• Your task:
Please convert these lines into a JSON list of strings, one string per line, leaving out any blank lines.

[Saved data entries]

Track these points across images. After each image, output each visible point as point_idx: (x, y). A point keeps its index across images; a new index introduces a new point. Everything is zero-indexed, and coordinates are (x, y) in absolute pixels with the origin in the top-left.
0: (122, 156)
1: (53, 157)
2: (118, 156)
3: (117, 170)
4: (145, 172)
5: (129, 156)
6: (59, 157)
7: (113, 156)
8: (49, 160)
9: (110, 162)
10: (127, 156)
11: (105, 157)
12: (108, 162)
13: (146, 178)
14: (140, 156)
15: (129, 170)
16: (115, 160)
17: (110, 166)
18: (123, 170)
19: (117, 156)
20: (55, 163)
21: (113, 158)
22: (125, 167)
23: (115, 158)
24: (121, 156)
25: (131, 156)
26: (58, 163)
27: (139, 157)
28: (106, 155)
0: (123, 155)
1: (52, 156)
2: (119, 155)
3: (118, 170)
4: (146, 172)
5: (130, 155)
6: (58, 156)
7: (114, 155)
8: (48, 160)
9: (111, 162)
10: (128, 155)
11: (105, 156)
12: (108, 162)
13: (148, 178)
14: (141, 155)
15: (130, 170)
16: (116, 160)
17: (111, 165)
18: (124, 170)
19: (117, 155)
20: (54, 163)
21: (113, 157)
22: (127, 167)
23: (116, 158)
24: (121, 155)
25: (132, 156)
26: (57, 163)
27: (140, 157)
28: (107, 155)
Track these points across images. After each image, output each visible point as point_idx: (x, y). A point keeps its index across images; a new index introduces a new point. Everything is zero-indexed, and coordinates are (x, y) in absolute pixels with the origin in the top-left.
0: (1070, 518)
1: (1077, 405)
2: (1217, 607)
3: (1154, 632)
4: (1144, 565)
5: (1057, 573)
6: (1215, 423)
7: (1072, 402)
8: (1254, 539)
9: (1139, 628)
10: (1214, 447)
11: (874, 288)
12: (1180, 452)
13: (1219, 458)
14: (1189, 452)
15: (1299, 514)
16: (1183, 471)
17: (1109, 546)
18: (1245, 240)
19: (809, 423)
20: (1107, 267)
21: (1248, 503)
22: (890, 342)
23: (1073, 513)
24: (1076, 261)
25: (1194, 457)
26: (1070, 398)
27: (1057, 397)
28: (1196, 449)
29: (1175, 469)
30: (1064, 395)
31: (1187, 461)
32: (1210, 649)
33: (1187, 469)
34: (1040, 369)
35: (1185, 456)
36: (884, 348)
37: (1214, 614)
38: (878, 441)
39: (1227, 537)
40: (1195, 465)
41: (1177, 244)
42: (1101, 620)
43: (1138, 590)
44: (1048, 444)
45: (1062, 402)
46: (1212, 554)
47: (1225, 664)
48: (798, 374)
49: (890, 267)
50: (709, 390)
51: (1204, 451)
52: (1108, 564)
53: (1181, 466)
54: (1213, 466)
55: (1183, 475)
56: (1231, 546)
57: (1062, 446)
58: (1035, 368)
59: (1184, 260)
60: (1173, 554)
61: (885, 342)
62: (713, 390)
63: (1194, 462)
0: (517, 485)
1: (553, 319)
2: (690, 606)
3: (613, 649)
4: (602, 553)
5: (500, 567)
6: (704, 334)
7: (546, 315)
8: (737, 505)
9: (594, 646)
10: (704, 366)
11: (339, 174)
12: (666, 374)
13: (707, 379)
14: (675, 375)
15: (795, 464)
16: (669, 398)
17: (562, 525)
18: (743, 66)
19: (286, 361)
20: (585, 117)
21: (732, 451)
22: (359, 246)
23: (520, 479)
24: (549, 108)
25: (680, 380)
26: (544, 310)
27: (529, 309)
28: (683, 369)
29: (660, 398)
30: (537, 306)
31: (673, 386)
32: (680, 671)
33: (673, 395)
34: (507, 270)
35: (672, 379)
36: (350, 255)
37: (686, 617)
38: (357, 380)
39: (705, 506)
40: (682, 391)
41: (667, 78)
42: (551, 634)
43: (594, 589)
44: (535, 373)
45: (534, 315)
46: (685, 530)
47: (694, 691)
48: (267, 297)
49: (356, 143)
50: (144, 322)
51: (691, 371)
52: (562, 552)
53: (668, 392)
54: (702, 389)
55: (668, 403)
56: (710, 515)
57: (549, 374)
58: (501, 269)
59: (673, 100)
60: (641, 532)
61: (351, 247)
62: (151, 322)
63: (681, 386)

• Written solution:
[
  "Track these points across images. After each image, output each visible point as point_idx: (x, y). A point keeps its index across images; a new index introduces a new point. Everything is zero-indexed, and coordinates are (x, y) in absolute pixels with the origin in the top-left.",
  "0: (122, 156)",
  "1: (53, 157)",
  "2: (118, 156)",
  "3: (117, 170)",
  "4: (145, 172)",
  "5: (129, 156)",
  "6: (59, 157)",
  "7: (113, 156)",
  "8: (49, 160)",
  "9: (110, 162)",
  "10: (127, 156)",
  "11: (105, 157)",
  "12: (108, 162)",
  "13: (146, 178)",
  "14: (140, 156)",
  "15: (129, 170)",
  "16: (115, 160)",
  "17: (110, 166)",
  "18: (123, 170)",
  "19: (117, 156)",
  "20: (55, 163)",
  "21: (113, 158)",
  "22: (125, 167)",
  "23: (115, 158)",
  "24: (121, 156)",
  "25: (131, 156)",
  "26: (58, 163)",
  "27: (139, 157)",
  "28: (106, 155)",
  "0: (123, 155)",
  "1: (52, 156)",
  "2: (119, 155)",
  "3: (118, 170)",
  "4: (146, 172)",
  "5: (130, 155)",
  "6: (58, 156)",
  "7: (114, 155)",
  "8: (48, 160)",
  "9: (111, 162)",
  "10: (128, 155)",
  "11: (105, 156)",
  "12: (108, 162)",
  "13: (148, 178)",
  "14: (141, 155)",
  "15: (130, 170)",
  "16: (116, 160)",
  "17: (111, 165)",
  "18: (124, 170)",
  "19: (117, 155)",
  "20: (54, 163)",
  "21: (113, 157)",
  "22: (127, 167)",
  "23: (116, 158)",
  "24: (121, 155)",
  "25: (132, 156)",
  "26: (57, 163)",
  "27: (140, 157)",
  "28: (107, 155)",
  "Track these points across images. After each image, output each visible point as point_idx: (x, y). A point keeps its index across images; a new index introduces a new point. Everything is zero-indexed, and coordinates are (x, y) in absolute pixels with the origin in the top-left.",
  "0: (1070, 518)",
  "1: (1077, 405)",
  "2: (1217, 607)",
  "3: (1154, 632)",
  "4: (1144, 565)",
  "5: (1057, 573)",
  "6: (1215, 423)",
  "7: (1072, 402)",
  "8: (1254, 539)",
  "9: (1139, 628)",
  "10: (1214, 447)",
  "11: (874, 288)",
  "12: (1180, 452)",
  "13: (1219, 458)",
  "14: (1189, 452)",
  "15: (1299, 514)",
  "16: (1183, 471)",
  "17: (1109, 546)",
  "18: (1245, 240)",
  "19: (809, 423)",
  "20: (1107, 267)",
  "21: (1248, 503)",
  "22: (890, 342)",
  "23: (1073, 513)",
  "24: (1076, 261)",
  "25: (1194, 457)",
  "26: (1070, 398)",
  "27: (1057, 397)",
  "28: (1196, 449)",
  "29: (1175, 469)",
  "30: (1064, 395)",
  "31: (1187, 461)",
  "32: (1210, 649)",
  "33: (1187, 469)",
  "34: (1040, 369)",
  "35: (1185, 456)",
  "36: (884, 348)",
  "37: (1214, 614)",
  "38: (878, 441)",
  "39: (1227, 537)",
  "40: (1195, 465)",
  "41: (1177, 244)",
  "42: (1101, 620)",
  "43: (1138, 590)",
  "44: (1048, 444)",
  "45: (1062, 402)",
  "46: (1212, 554)",
  "47: (1225, 664)",
  "48: (798, 374)",
  "49: (890, 267)",
  "50: (709, 390)",
  "51: (1204, 451)",
  "52: (1108, 564)",
  "53: (1181, 466)",
  "54: (1213, 466)",
  "55: (1183, 475)",
  "56: (1231, 546)",
  "57: (1062, 446)",
  "58: (1035, 368)",
  "59: (1184, 260)",
  "60: (1173, 554)",
  "61: (885, 342)",
  "62: (713, 390)",
  "63: (1194, 462)",
  "0: (517, 485)",
  "1: (553, 319)",
  "2: (690, 606)",
  "3: (613, 649)",
  "4: (602, 553)",
  "5: (500, 567)",
  "6: (704, 334)",
  "7: (546, 315)",
  "8: (737, 505)",
  "9: (594, 646)",
  "10: (704, 366)",
  "11: (339, 174)",
  "12: (666, 374)",
  "13: (707, 379)",
  "14: (675, 375)",
  "15: (795, 464)",
  "16: (669, 398)",
  "17: (562, 525)",
  "18: (743, 66)",
  "19: (286, 361)",
  "20: (585, 117)",
  "21: (732, 451)",
  "22: (359, 246)",
  "23: (520, 479)",
  "24: (549, 108)",
  "25: (680, 380)",
  "26: (544, 310)",
  "27: (529, 309)",
  "28: (683, 369)",
  "29: (660, 398)",
  "30: (537, 306)",
  "31: (673, 386)",
  "32: (680, 671)",
  "33: (673, 395)",
  "34: (507, 270)",
  "35: (672, 379)",
  "36: (350, 255)",
  "37: (686, 617)",
  "38: (357, 380)",
  "39: (705, 506)",
  "40: (682, 391)",
  "41: (667, 78)",
  "42: (551, 634)",
  "43: (594, 589)",
  "44: (535, 373)",
  "45: (534, 315)",
  "46: (685, 530)",
  "47: (694, 691)",
  "48: (267, 297)",
  "49: (356, 143)",
  "50: (144, 322)",
  "51: (691, 371)",
  "52: (562, 552)",
  "53: (668, 392)",
  "54: (702, 389)",
  "55: (668, 403)",
  "56: (710, 515)",
  "57: (549, 374)",
  "58: (501, 269)",
  "59: (673, 100)",
  "60: (641, 532)",
  "61: (351, 247)",
  "62: (151, 322)",
  "63: (681, 386)"
]